Bluebead Lily

The Bluebead Lily is a perennial and a member of the lily family. It is also known by the name yellow clintonia. It is a relatively small plant ranging in height from 5-10 inches. It grows in the mountains of northeastern and some central mountains of North America. It grows as far south a the mountain regions of North Carolina. There are some species that are closely related to the Bluebead Lily that have been found in parts of Asia and the southern Appalachians.

The Bluebead Lily flowers in May and June. It takes over twelve years for a clone to establish itself and grow its first flower. It takes two years just for the germination alone. The Bluebead Lily reproduces by means of seeds or vegetatively by rhizomes (a horizontal root stem or stalk).

Bluebead lilies are very slow to spread but once it is established it can usually survive for a long time, if it is kept in low sunlight. The Bluebead lily is sensitive to grazing by the White Tailed deer. The plant is colonial in nature. It is found in large colonies of green, shiny basal (located near the bottom of the plant) leaves.

The rhizome has a saponin (chemical compound) steroid called diosgenin that is used to produce a medicine that has estrognenic effects. The leaves are edible while they are still young. The fruit is not edible, being slightly toxic. it also has a very nasty taste. They look like blueberries but are not related.

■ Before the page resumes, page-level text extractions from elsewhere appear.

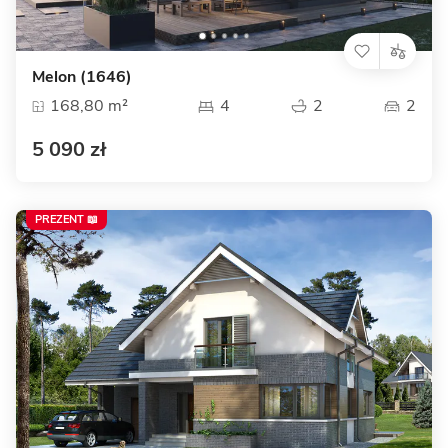
Melon (1646)
168,80 m²
4
2
2
5 090 zł
PREZENT 📖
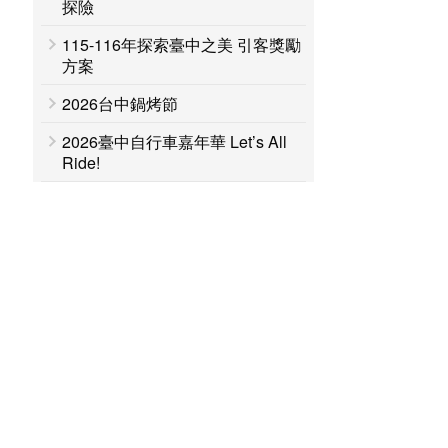
探險
115-116年探索臺中之美 引客獎勵
方案
2026台中鍋烤節
2026臺中自行車嘉年華 Let’s All
Ride!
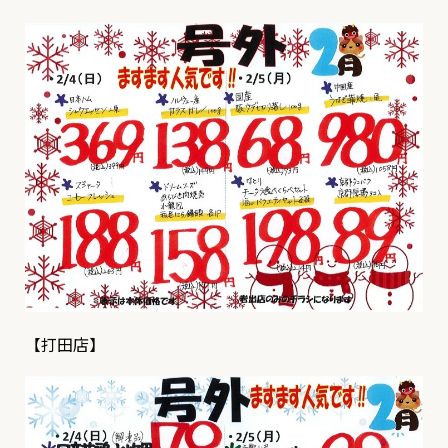
【打田店】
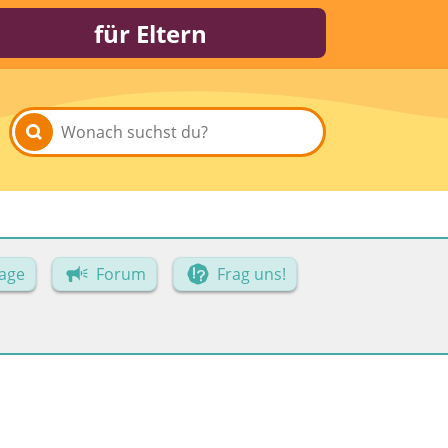
für Eltern
age
Forum
Frag uns!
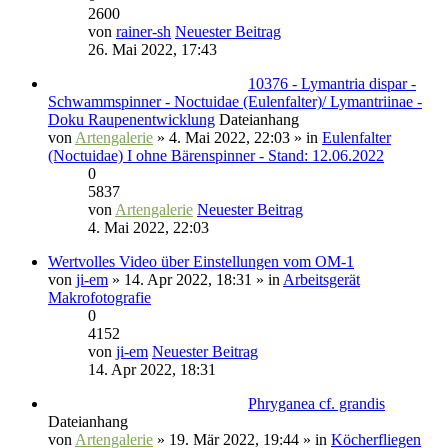
2600
von
rainer-sh
Neuester Beitrag
26. Mai 2022, 17:43
10376 - Lymantria dispar -
Schwammspinner - Noctuidae (Eulenfalter)/ Lymantriinae -
Doku Raupenentwicklung
Dateianhang
von
Artengalerie
» 4. Mai 2022, 22:03 » in
Eulenfalter
(Noctuidae) I ohne Bärenspinner - Stand: 12.06.2022
0
5837
von
Artengalerie
Neuester Beitrag
4. Mai 2022, 22:03
Wertvolles Video über Einstellungen vom OM-1
von
ji-em
» 14. Apr 2022, 18:31 » in
Arbeitsgerät
Makrofotografie
0
4152
von
ji-em
Neuester Beitrag
14. Apr 2022, 18:31
Phryganea cf. grandis
Dateianhang
von
Artengalerie
» 19. Mär 2022, 19:44 » in
Köcherfliegen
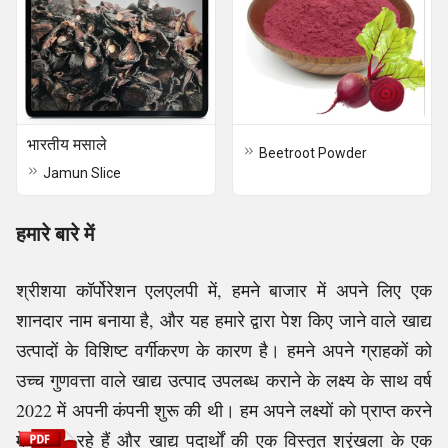
भारतीय मसाले
Beetroot Powder
Jamun Slice
हमारे बारे में
श्रीशया कॉर्पोरेशन एलएलपी में, हमने बाजार में अपने लिए एक
शानदार नाम बनाया है, और यह हमारे द्वारा पेश किए जाने वाले खाद्य
उत्पादों के विशिष्ट वर्गीकरण के कारण है। हमने अपने ग्राहकों को
उच्च गुणवत्ता वाले खाद्य उत्पाद उपलब्ध कराने के लक्ष्य के साथ वर्ष
2022 में अपनी कंपनी शुरू की थी। हम अपने लक्ष्यों को प्राप्त करने
में सफल रहे हैं और खाद्य पदार्थों की एक विस्तृत श्रृंखला के एक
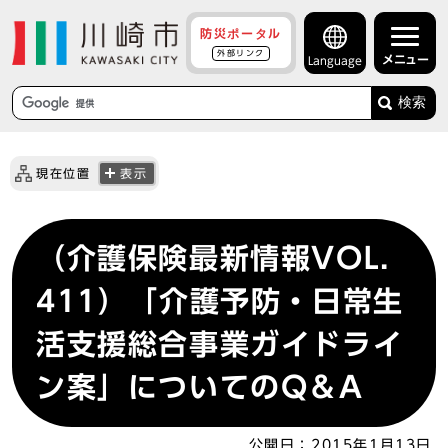
防災ポータル
外部リンク
メニュー
Language
検索
現在位置
表示
（介護保険最新情報VOL．
411）「介護予防・日常生
活支援総合事業ガイドライ
ン案」についてのQ＆A
公開日：
2015年1月13日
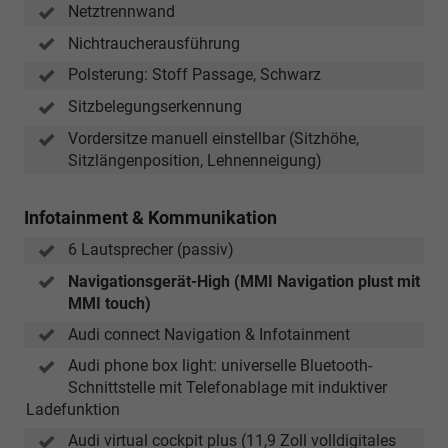
Netztrennwand
Nichtraucherausführung
Polsterung: Stoff Passage, Schwarz
Sitzbelegungserkennung
Vordersitze manuell einstellbar (Sitzhöhe,
Sitzlängenposition, Lehnenneigung)
Infotainment & Kommunikation
6 Lautsprecher (passiv)
Navigationsgerät-High (MMI Navigation plust mit
MMI touch)
Audi connect Navigation & Infotainment
Audi phone box light: universelle Bluetooth-
Schnittstelle mit Telefonablage mit induktiver
Ladefunktion
Audi virtual cockpit plus (11,9 Zoll volldigitales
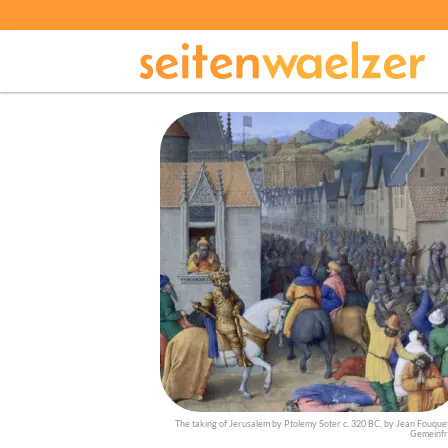
The taking of Jerusalem by Ptolemy Soter c. 320 BC, by Jean Fouquet
Gemeinfr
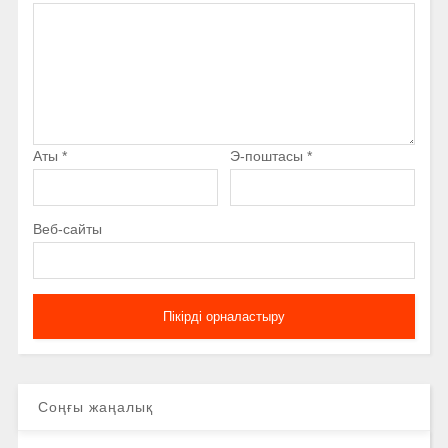
Аты
*
Э-поштасы
*
Веб-сайты
Соңғы жаңалық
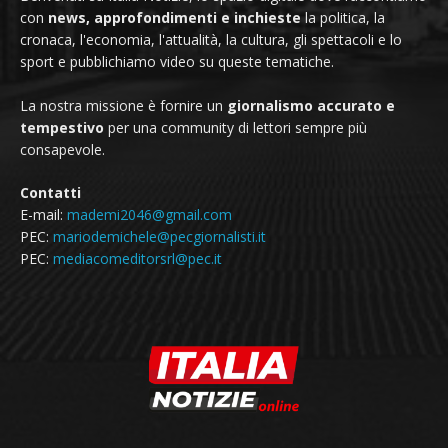
con
news, approfondimenti e inchieste
la politica, la
cronaca, l'economia, l'attualità, la cultura, gli spettacoli e lo
sport e pubblichiamo video su queste tematiche.
La nostra missione è fornire un
giornalismo accurato e
tempestivo
per una community di lettori sempre più
consapevole.
Contatti
E-mail:
mademi2046@gmail.com
PEC:
mariodemichele@pecgiornalisti.it
PEC:
mediacomeditorsrl@pec.it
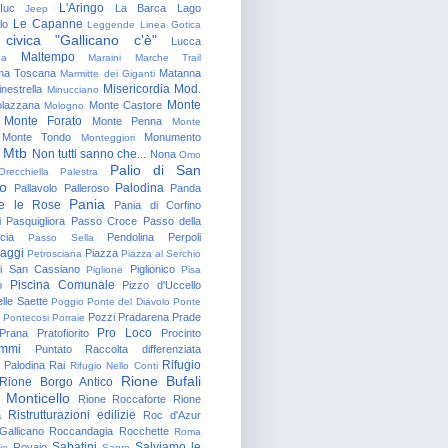
L'Aringo
Iuc
La Barca
Lago
Jeep
Le Capanne
lo
Leggende
Linea Gotica
 civica "Gallicano c'è"
Lucca
Maltempo
na
Maraini
Marche Trail
a Toscana
Matanna
Marmitte dei Giganti
Misericordia
Mod.
nestrella
Minucciano
Monte
lazzana
Monte Castore
Mologno
Monte Forato
Monte Penna
Monte
Monte Tondo
Monumento
Monteggiori
Mtb
Non tutti sanno che...
Nona
Omo
Palio di San
Orecchiella
Palestra
o
Palodina
Pallavolo
Palleroso
Panda
Pania
e le Rose
Pania di Corfino
i
Pasquigliora
Passo Croce
Passo della
cia
Pendolina
Perpoli
Passo Sella
aggi
Piazza
Petrosciana
Piazza al Serchio
di San Cassiano
Piglionico
Piglione
Pisa
Piscina Comunale
o
Pizzo d'Uccello
lle Saette
Poggio
Ponte del Diavolo
Ponte
Pozzi
Pradarena
Prade
Pontecosi
Porraie
Pro Loco
Prana
Pratofiorito
Procinto
ammi
Puntato
Raccolta differenziata
Rifugio
Palodina
Rai
Rifugio Nello Conti
Rione Bufali
Rione Borgo Antico
 Monticello
Rione Roccaforte
Rione
Ristrutturazioni edilizie
a
Roc d'Azur
allicano
Roccandagia
Rocchette
Roma
Sabatini
Salviamo le
Rovaio
io
Sagro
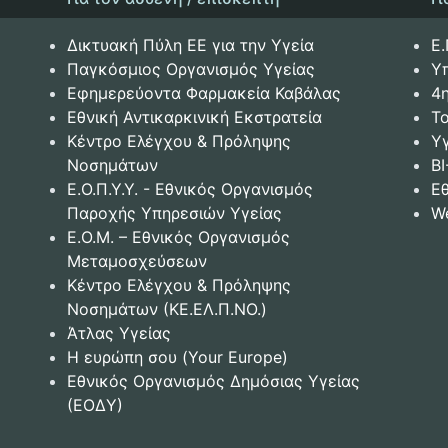
Δικτυακή Πύλη ΕΕ για την Υγεία
Ε.
Παγκόσμιος Οργανισμός Υγείας
Υ
Εφημερεύοντα Φαρμακεία Καβάλας
4
Εθνική Αντικαρκινική Εκστρατεία
Το
Κέντρο Ελέγχου & Πρόληψης
Υ
Νοσημάτων
BI
Ε.Ο.Π.Υ.Υ. - Εθνικός Οργανισμός
Ε
Παροχής Υπηρεσιών Υγείας
W
Ε.Ο.Μ. – Εθνικός Οργανισμός
Μεταμοσχεύσεων
Κέντρο Ελέγχου & Πρόληψης
Νοσημάτων (ΚΕ.ΕΛ.Π.ΝΟ.)
Άτλας Υγείας
Η ευρώπη σου (Your Europe)
Εθνικός Οργανισμός Δημόσιας Υγείας
(ΕΟΔΥ)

Transplanting the Bluebead  Lily is not a good idea. It is difficult because of the slow germination process of the plant and also because it cannot endure direct sunlight.

The berries of the Bluebead Lily stand out and are considered to be the most dramatic feature of the plant. They transition  from green to white and finally to a deep porcelain blue.Standing on stalks that can reach 16 inches in height the colorful berry stands out against the browns and greens of the forest.

The Bluebead Lily is usually considered to be a northern hardwood species. It regularly grows along side the red trillium, Indian cucumber root, striped maple and hobble brush. The Bluebead Lily is sometimes confused with wild leeks or lady’s slipper. This unique lily is simply one of nature’s treasures that seems to serve no purpose other than food for the White Tailed deer and for all to enjoy its simple beauty.